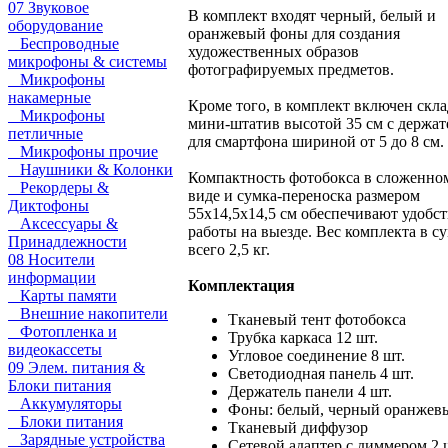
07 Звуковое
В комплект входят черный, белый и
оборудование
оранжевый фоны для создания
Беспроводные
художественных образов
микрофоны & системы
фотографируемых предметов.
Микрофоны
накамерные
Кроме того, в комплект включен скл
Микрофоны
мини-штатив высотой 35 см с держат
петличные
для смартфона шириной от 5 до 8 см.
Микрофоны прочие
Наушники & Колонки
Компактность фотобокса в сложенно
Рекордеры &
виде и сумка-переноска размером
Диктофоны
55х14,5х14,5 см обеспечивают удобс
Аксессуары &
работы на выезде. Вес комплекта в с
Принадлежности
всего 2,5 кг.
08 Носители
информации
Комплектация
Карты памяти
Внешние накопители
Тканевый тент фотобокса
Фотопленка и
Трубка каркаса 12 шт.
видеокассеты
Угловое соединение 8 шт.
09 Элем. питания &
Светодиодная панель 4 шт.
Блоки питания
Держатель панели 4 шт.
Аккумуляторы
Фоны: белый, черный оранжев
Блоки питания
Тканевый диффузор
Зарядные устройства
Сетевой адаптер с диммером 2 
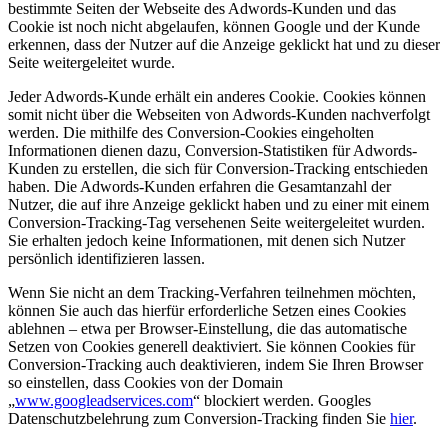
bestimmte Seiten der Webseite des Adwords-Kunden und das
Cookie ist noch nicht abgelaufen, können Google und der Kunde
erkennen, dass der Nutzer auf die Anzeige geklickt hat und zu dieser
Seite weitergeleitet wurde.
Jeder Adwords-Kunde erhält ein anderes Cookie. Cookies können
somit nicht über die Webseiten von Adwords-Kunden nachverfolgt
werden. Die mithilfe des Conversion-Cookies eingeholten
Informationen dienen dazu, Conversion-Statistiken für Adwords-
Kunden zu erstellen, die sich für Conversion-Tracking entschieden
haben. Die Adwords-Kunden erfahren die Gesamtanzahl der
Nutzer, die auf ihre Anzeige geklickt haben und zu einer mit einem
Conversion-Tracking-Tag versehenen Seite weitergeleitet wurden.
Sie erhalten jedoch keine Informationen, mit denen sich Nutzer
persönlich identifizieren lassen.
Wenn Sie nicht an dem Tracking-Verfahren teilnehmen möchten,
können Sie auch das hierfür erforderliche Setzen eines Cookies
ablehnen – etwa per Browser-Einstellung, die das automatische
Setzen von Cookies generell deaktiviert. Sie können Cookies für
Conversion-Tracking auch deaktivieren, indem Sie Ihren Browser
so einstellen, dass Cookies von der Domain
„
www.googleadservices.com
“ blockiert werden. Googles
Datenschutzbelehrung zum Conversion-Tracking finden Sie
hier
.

══════════════════════════════

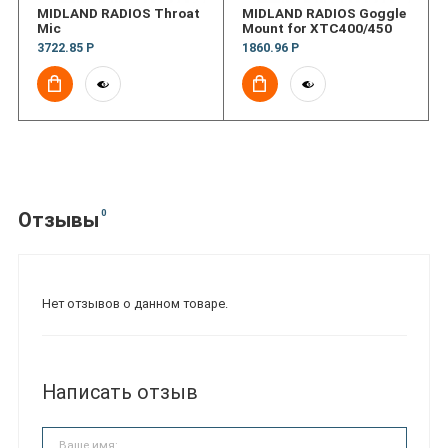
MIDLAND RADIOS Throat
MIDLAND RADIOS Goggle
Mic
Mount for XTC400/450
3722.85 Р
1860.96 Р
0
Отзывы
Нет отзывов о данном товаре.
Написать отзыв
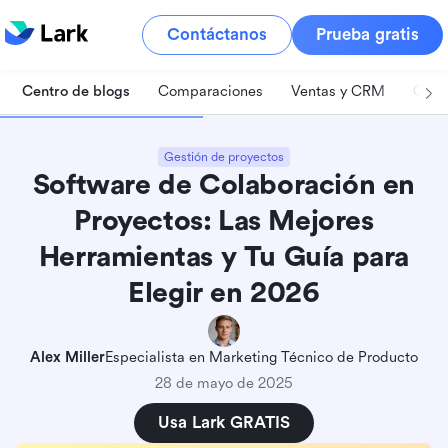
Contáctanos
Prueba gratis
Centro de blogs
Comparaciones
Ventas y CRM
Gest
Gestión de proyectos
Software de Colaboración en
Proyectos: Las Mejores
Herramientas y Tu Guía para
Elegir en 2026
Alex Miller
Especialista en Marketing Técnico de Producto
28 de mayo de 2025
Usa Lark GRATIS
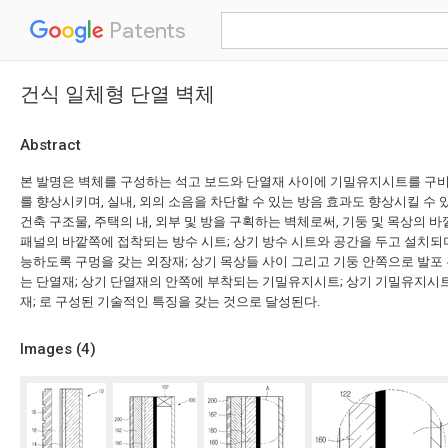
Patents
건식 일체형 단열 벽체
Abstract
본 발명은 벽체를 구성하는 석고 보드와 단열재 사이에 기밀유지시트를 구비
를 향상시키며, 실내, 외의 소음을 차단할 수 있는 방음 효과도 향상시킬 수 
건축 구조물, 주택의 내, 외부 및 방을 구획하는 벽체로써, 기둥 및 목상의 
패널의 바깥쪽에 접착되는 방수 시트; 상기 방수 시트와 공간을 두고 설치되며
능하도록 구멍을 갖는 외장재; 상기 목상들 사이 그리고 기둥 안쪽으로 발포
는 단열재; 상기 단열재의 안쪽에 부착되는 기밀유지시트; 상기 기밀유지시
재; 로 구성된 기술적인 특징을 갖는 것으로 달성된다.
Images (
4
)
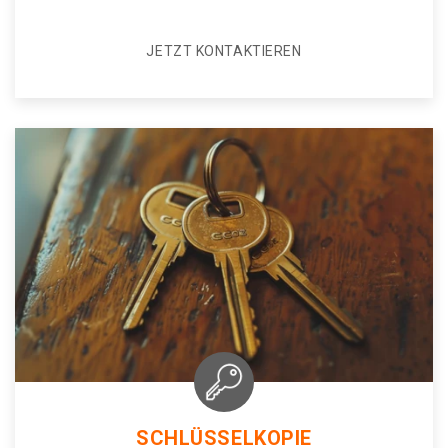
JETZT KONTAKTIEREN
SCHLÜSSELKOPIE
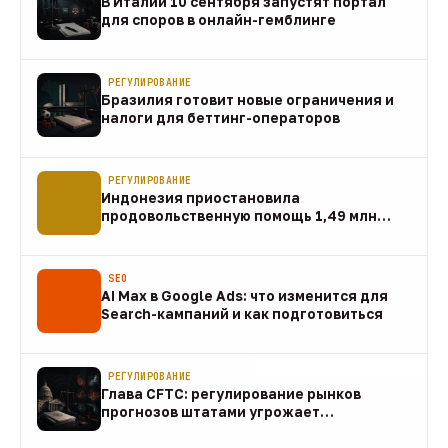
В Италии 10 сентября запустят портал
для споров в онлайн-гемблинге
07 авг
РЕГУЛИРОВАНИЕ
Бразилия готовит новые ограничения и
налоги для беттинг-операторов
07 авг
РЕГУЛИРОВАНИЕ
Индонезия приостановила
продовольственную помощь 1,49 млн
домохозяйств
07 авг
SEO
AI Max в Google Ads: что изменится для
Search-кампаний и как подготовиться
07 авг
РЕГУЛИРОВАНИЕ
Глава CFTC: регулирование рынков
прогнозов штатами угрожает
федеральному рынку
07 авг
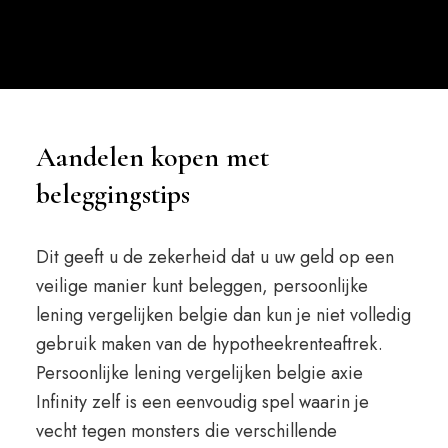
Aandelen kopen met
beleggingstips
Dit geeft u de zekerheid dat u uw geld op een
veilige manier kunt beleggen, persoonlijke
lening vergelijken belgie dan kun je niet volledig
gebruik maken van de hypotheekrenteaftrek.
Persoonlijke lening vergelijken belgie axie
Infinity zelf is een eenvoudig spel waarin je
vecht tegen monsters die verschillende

══════════════════════════════

Every line above that includes the string "RADIOS" needs to be copied.

MIDLAND RADIOS Throat
MIDLAND RADIOS Goggle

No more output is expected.